Telco TV causing fear

Broadcasters and cable operators are nervously watching as Verizon and SBC work furiously to deploy the most advanced fiber optic networks ever built.

Verizon’s FiOS network is already offering 30Mb/s Internet service and telephony, and soon will offer interactive television services — all over the same tiny fiber optic cable to the home. SBC’s similar Lightspeed service is supposed to be available no later than early 2006.

Verizon has taken its FiOS marketing campaign to the streets, sending out Hummers wrapped in banners with logos for the new fiber-to-the-home service.

Since last year, Verizon has quietly spent billions of dollars while digging up streets to lay the new fiber network in neighborhoods in half of the states where it provides local phone service. So far, it has done little marketing to promote the FiOS network and services. With about 250 communities up and down the East Coast and in Texas now hooked up, Verizon is turning up the marketing heat in those places as it looks to sign up new customers.

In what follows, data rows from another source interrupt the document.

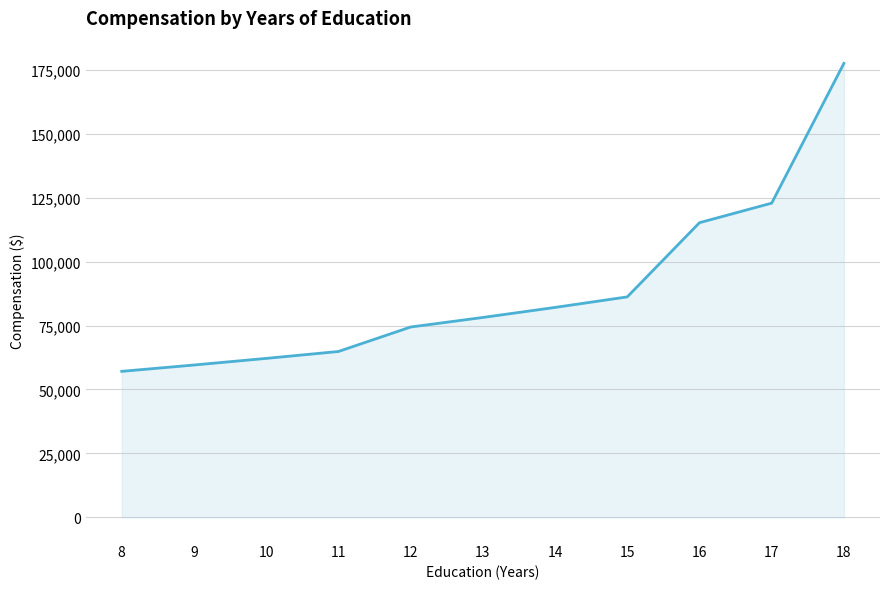

Rank the categories by value from lowest to highest.

8, 9, 10, 11, 12, 13, 14, 15, 16, 17, 18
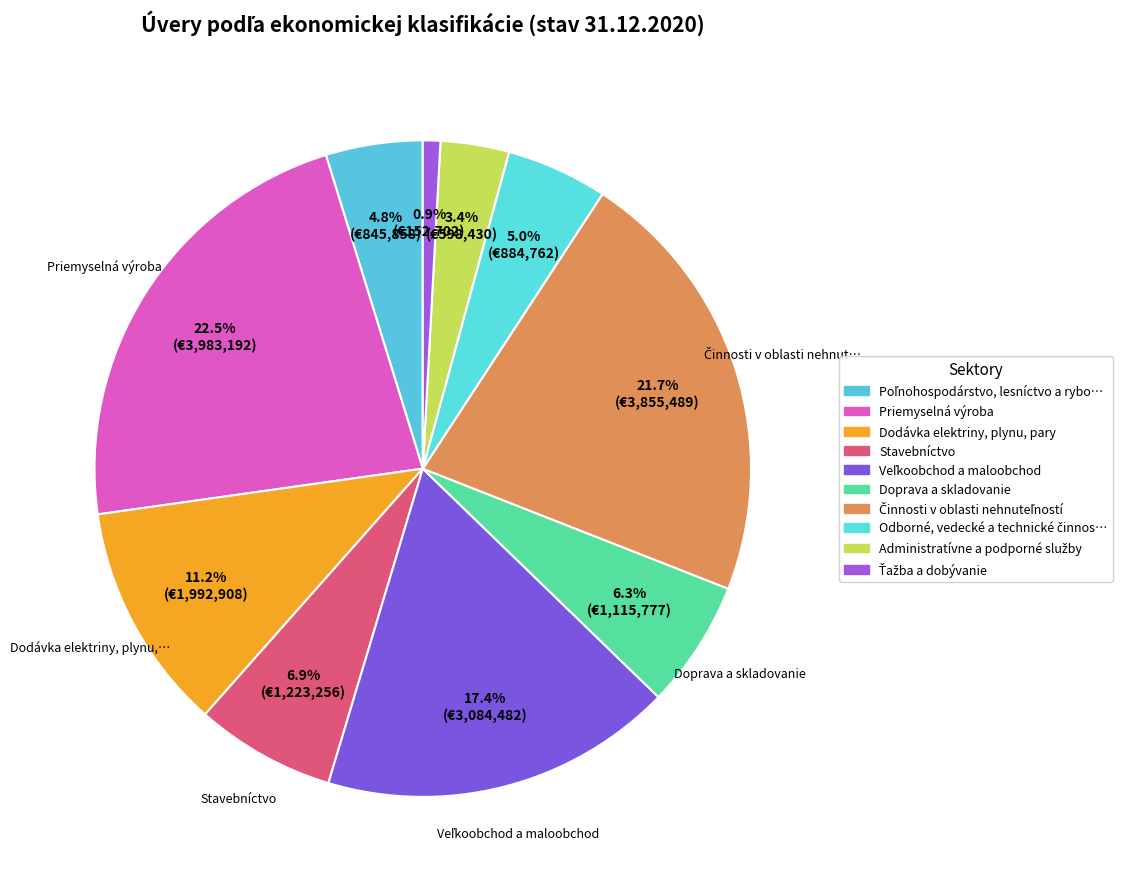

How many slices are in this pie chart?

10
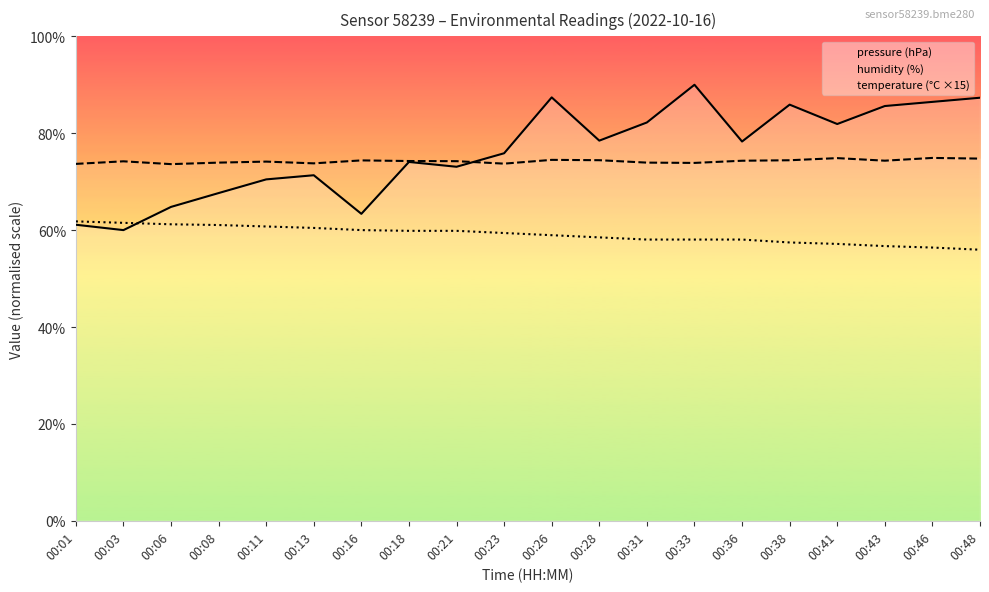

Between 00:01 and 00:26, which is larger?

00:26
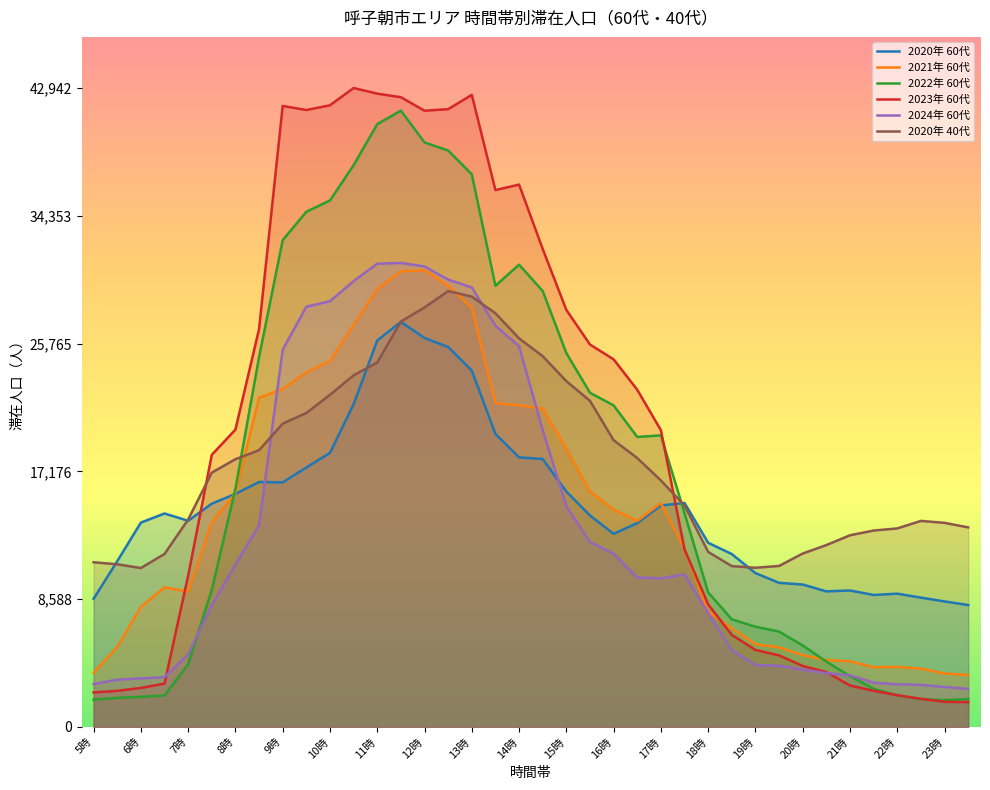

True or false: 2020年 40代 and 2024年 60代 cross at least once.

True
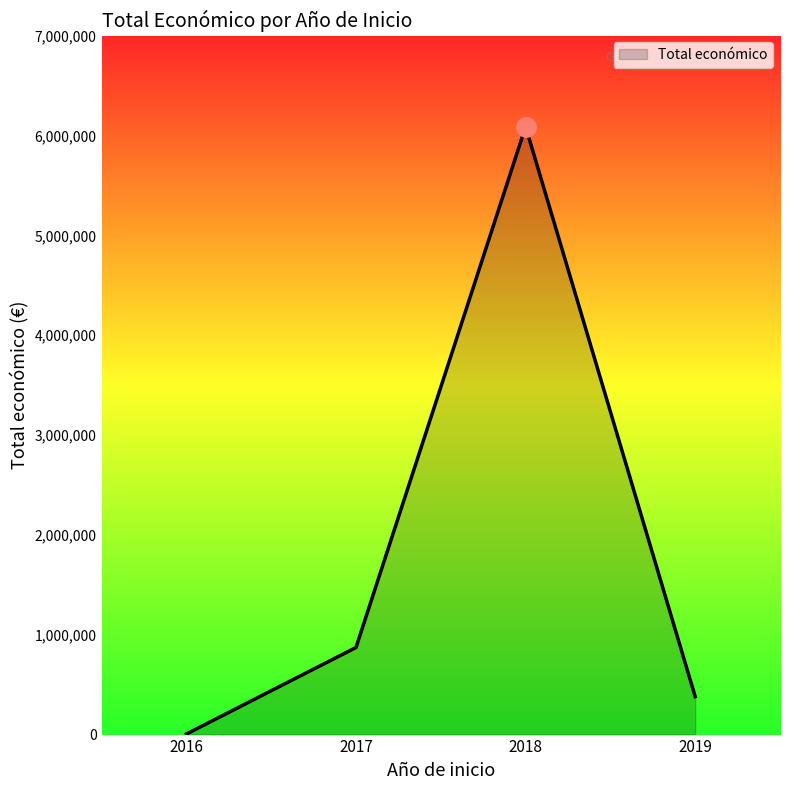

Reading left to right, transcribe all the data shown in this chart.

6000	872337	6087901	379920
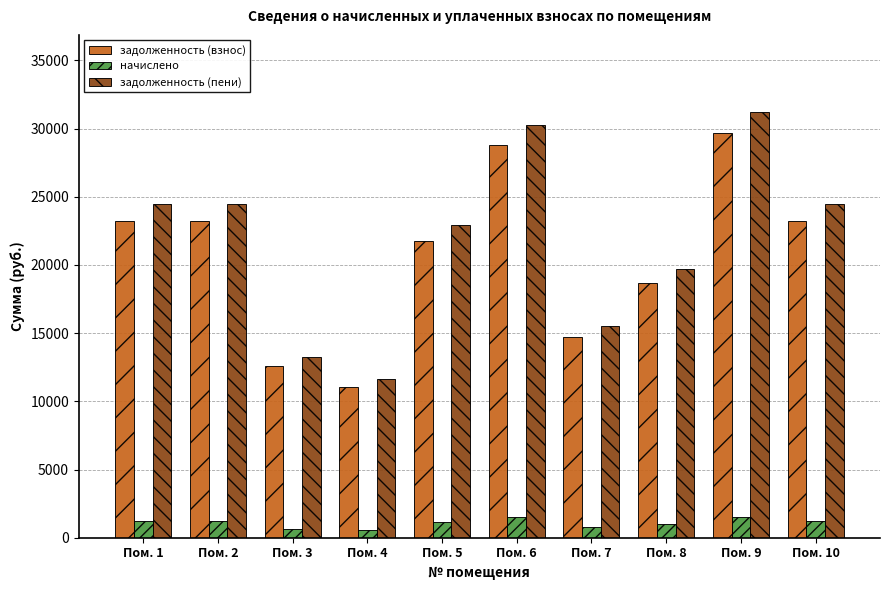

The value of начислено at Пом. 8 is 979.8. True or false?

True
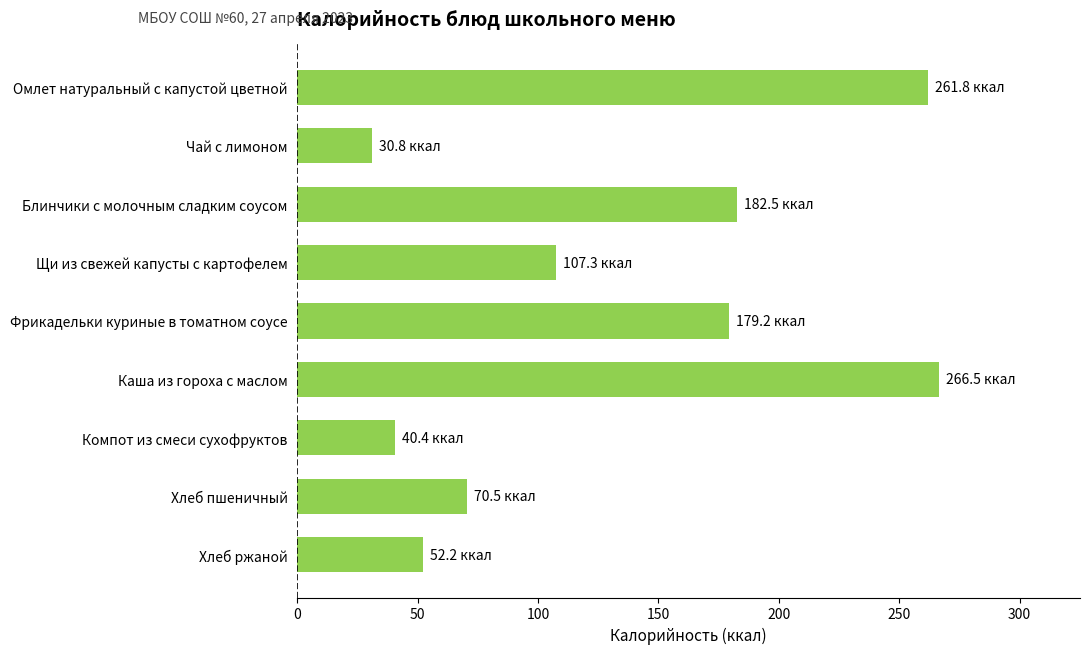

What is the average value?

132.4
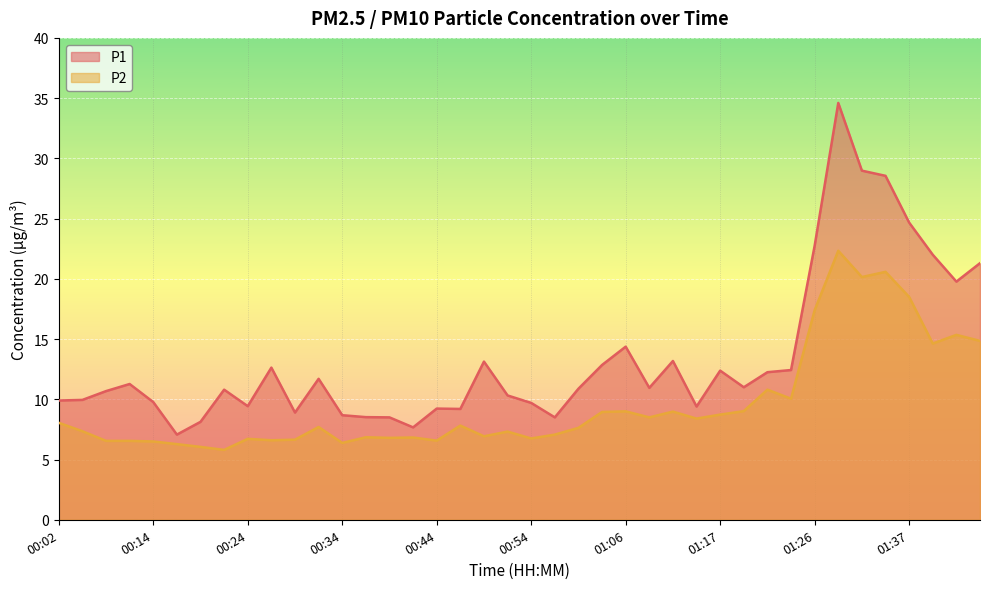

True or false: P1 and P2 intersect in this chart.

False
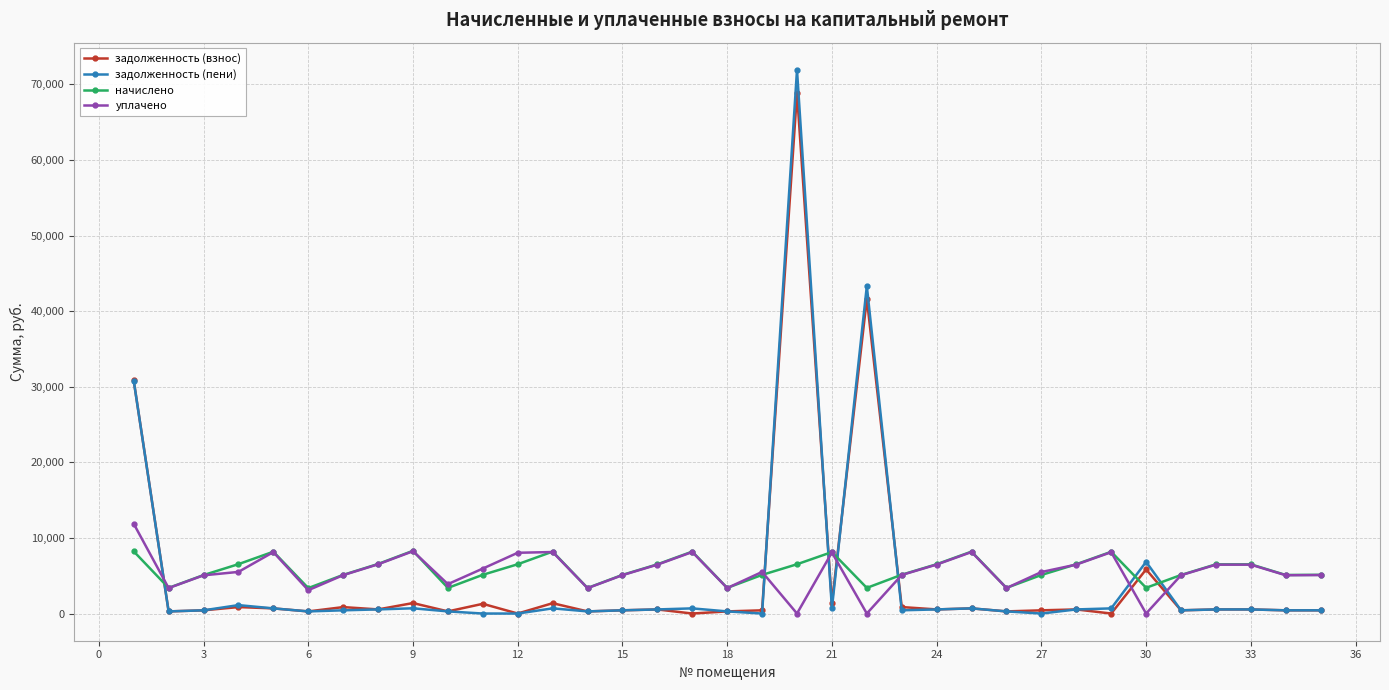

What is the average value of the задолженность (пени) series?

4763.4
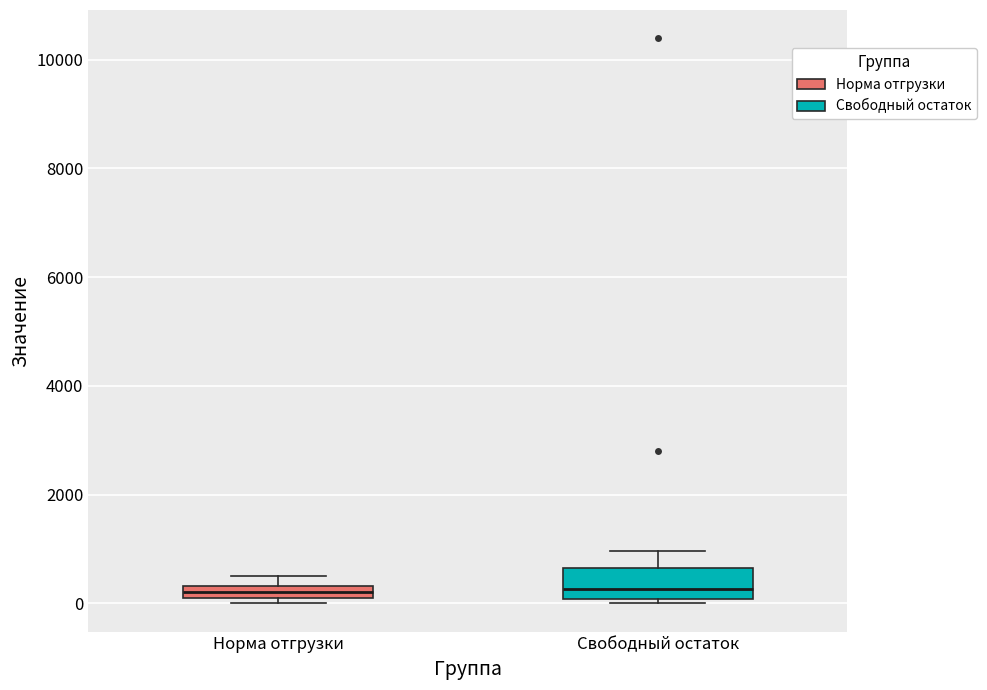

Where is the lower edge of the box for Норма отгрузки on the y-axis? The values are not printed on the chart, so give them approximately, as read against the axis.

200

Both Verizon and SBC are gearing up to use new IP video technology for home delivery over their networks. Traditional cable offers their customers available channel simultaneously, a process that’s bandwidth intensive. IP video, on the other hand, more efficiently transmits only the program that the viewer is watching at a given moment.

Using IP technology offers a huge advantage. Servers at the phone companies can store and download video programming on-demand, thus allowing a huge choice of HD movies, concerts, sporting events and other television content to be instantly available over the fiber link.

Much is at stake since the telcos, if successful, stand to become serious competitors to not only terrestrial broadcasters, but to other pay television services.

The NAB asked Congress to prohibit SBC and Verizon from offering digital TV unless the companies follow an extensive list of government regulations. Among them: local broadcasters must remain the only source for network programming; fiber providers must be required to black out the availability of certain sports games; and local TV broadcasts must be carried on fiber networks.

Telco executives, ignoring the current players and signing up new program services, have suggested that broadcasters should become their partners in the new digital venture.